UNE PAIRE DE DJINNS
Dans le nouveau conte de Pierrette Fleutiaux, des jumeaux jet-set perturbent un provincial.
Pierrette Fleutiaux n’est pas l’ennemie du quotidien, avec ses décors prosaïques, ses objets, ses signes extérieurs de réalisme, ses mots rebattus. Avec amitié, avec mansuétude, elle l’a montré dans « Des phrases courtes, ma chérie », un des meilleurs livres (avec celui de Bertrand Vergely aux éditions Bartillat, Voyage au bout d’une vie) consacrés à la vieillesse d’un parent. Pourquoi le rappeler ? Parce que « Les Amants imparfaits » a beau être enraciné dans la lenteur du temps provincial, c’est un roman inquiétant comme une fable, imprécis comme un mauvais rêve. Quelques indices comme l’ordinateur datent le récit (notre époque), avec quelques détails d’ordre ménagers, mais ils sont peu nombreux. Le ton rappelle « Nous sommes éternels » sans la tension liée à l’Histoire, aux secrets, mais avec une nervosité supplémentaire, due à la voix du narrateur, un garçon de 20 ans.
Comme dans « Nous sommes éternels », un frère et une sœur ont scellé dans leur enfance un pacte d’amour. Ils sont jumeaux, leur association est donc prénatale. Ils ont éliminé un acolyte dans le ventre maternel, aussi le narrateur pressent-il assez vite que « s’ils m’ont agrippé si fort de leurs quatre petites mains, ce n’était pas pour me tuer comme je l’ai cru à mes pires moments, c’était pour faire de moi le troisième sur la terre (…) ». Léo et Camille sont des électrons libres, ils ont jeté leur dévolu sur un garçon sérieux. Raphaël raconte comment les jumeaux ont été sa croix et sa chance : « fascination-fusion ». Destiné à devenir « le scribe de leur vie », il a été arraché à son destin de soutien de famille, fils unique, orphelin de père. Trois années de différence font de lui un aîné protecteur. Tel un baby-sitter dépassé par les enfants qu’on lui a confiés, Raphaël court à la catastrophe. « Les Amants imparfaits » est le roman d’un désastre annoncé. On sait d’entrée de jeu que cela finira au palais de justice et dans le cabinet d’un spécialiste, ce « Monsieur mon psy » que Raphaël invoque crânement, et dont, peut être, se dit le lecteur qui a tous les toupets, Pierrette Fleutiaux aurait pu se passer. Léo et Camille, voués à vivre à New York et Hong Kong plutôt qu’à Bourgneuf, débarquent dans l’école de Raphaël. Ils ont 6 ans, il en a 9. Quand ils reviennent, ils en ont 12-13, il est alors un adolescent de 16 ans, quasi un homme. Et ainsi de suite, la troisième fois que « Raphaël et ses merveilleux jumeaux » (dixit l’intéressé) sont réunis, l’un est étudiant et continue de tenir compagnie aux autres, en terminale à l’École Alsacienne.

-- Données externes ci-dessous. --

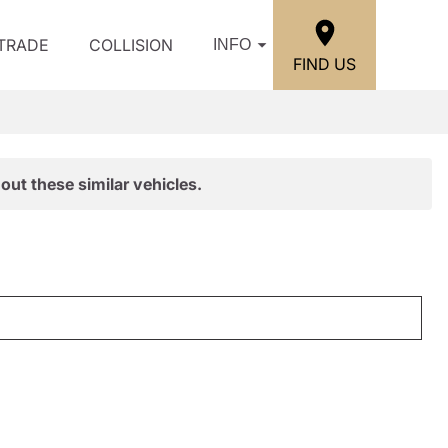
/TRADE
COLLISION
INFO
FIND US
out these similar vehicles.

Un des sujets possibles des « Amants imparfaits » est la manière dont les riches, sur cette planète, laissent leurs gosses à la dérive. Beaux et bronzés, les parents des jumeaux, les Bernard Van Brocken Desfontaines, font des apparitions de guest stars aimables et insultantes. Les jumeaux sont polis, gentils, tout petits déjà ils font la conversation à des gars de la campagne dont ce n’est pas le fort. Pierrette Fleutiaux écrit que « la culture était leur habitat de naissance ». Ils sont séduisants, admirablement vêtus, pervertis ou innocents, on ne sait : des djinns Armani. Ou encore, « des elfes gracieux et délicats » aux yeux de la maman de Raphaël, une employée de la mairie qui a si bien connu naguère Bernard Desfontaines que Raphaël un rien égaré, peut s’en croire le fils.
Lequel est Léo, lequel est Camille, à 6 ans, ils en jouent. Est-ce d’avoir cultivé l’indifférenciation qui les rendra incapables, plus tard, d’associer le sexe et l’amour ? La révélation qu’« un humain puisse être un et deux à la fois » est une leçon que l’ami Raphaël n’oubliera pas. Il aurait pu se contenter de cheminer aux côtés de Paul, « attelage » affectueusement décrit par l’auteur. La rencontre avec les jumeaux, fût-elle endeuillée, le met sur la voie de l’écriture, il n’y a plus qu’à reprendre son souffle afin de franchir les cent premières pages.
Claire Devarrieux, Libération (13 oct 2005).